But just to be clear as OP is talking of an STDLIB written in Python not cpython written in C and C dependants stdlibs bits.

Sorry but Python3 is Python3 to me i don’t care about VM implementation l leave that to core dev of rust / java / javascript / C / C++ / whatever the VM is.

for my few needs, i can (try to) write my own preemtible stackless vm instead of going complaining in bpo/ideas/else ( but i love to rant loud on IRC some french people know that already).
So far as i’m concerned i use cpython3.7+ when i need it for Panda3d and it does its job to the perfection *

helloworld.c give same result on GNU/Linux or any BSD flavour or wasi platform/ internet browser, but yeah even with my poor C skills i know that’s more about stdio and not C stdlib.

So - and i mean no disrespect, it’s just light mood criticism - please let’s build more cpython toolchains and transpilers for each platform available to have the best optimized low level stdlibs ever with handcrafted bleeding edge Python opcodes pulling direct syscalls no other VM can afford paid dev. to implement.

indeed, i’m aligned with people who want to write and SHARE Python portable code. not put cpython non portable code to the freezer**.

I love all pythons vm equally, but it would be really nice if they could live in the same stdlib.

  • on supported platforms.
    ** except for supported platforms.

@pmp-p I edited your post to remove some inappropriate comparisons, without changing the meaning. Please keep in mind that this forum has a diverse international audience, and keep things professional. Thanks!

2 Likes

@njs, thanks for clarification i’ll try to keep that in mind :slight_smile:

Usually, how is this writing effort coordinated? Do you recommend some online tool?

And: is ok to start writing or is advisable to wait for a core developer sponsorship before start a draft?

Personally, I’d like to see some more detail before sponsoring this. I think writing up a draft so people can understand your approach and its tradeoffs would be important in this case.

1 Like

People typically coordinate on GitHub via a fork of the peps repo.

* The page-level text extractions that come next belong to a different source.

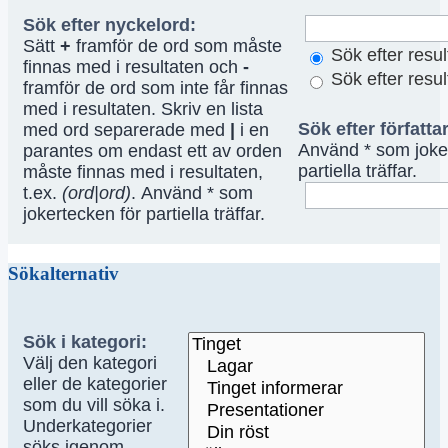
Sök efter nyckelord:
Sätt
+
framför de ord som måste
Sök efter resu
finnas med i resultaten och
-
Sök efter resu
framför de ord som inte får finnas
med i resultaten. Skriv en lista
Sök efter författa
med ord separerade med
|
i en
Använd * som joke
parantes om endast ett av orden
partiella träffar.
måste finnas med i resultaten,
t.ex.
(ord|ord)
. Använd * som
jokertecken för partiella träffar.
Sökalternativ
Sök i kategori:
Välj den kategori
eller de kategorier
som du vill söka i.
Underkategorier
söks igenom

Depends on what it takes to get a sponsor. :wink: Do make sure to read PEP 1 – PEP Purpose and Guidelines | peps.python.org which outlines the PEP process.

No one has spoken up to say that they would use a pure Python _codecs module in their VM which was my key question, so for that module it isn’t sounding like it’s worth the effort to do, especially as an initial effort to fill in more of the stdlib with pure Python code.

You tell me. :wink: This is more of a question to help scope the amount of work left to potentially go back and fill in the gaps of the stdlib where there’s no comparable pure Python code but it functionally could. Since I’m not going to be doing that work it really isn’t for me to answer what’s needed (I already wrote PEP 399 and importlib so I did my bit in trying to make this sort of stuff easier :smile:).

Thanks a lot for that.

In in the weekend I started hacking something to divide what modules are Pure and what ones are not. However, giving a module, I am still wondering how to force it to skip the C-based version and go for the Pure only. Some tip on this would be appreciated :wink:

I would use on Grumpy at least. This and everything Pure I could find. At least until got enough compatibility to have real useful stuff running, even very very slow.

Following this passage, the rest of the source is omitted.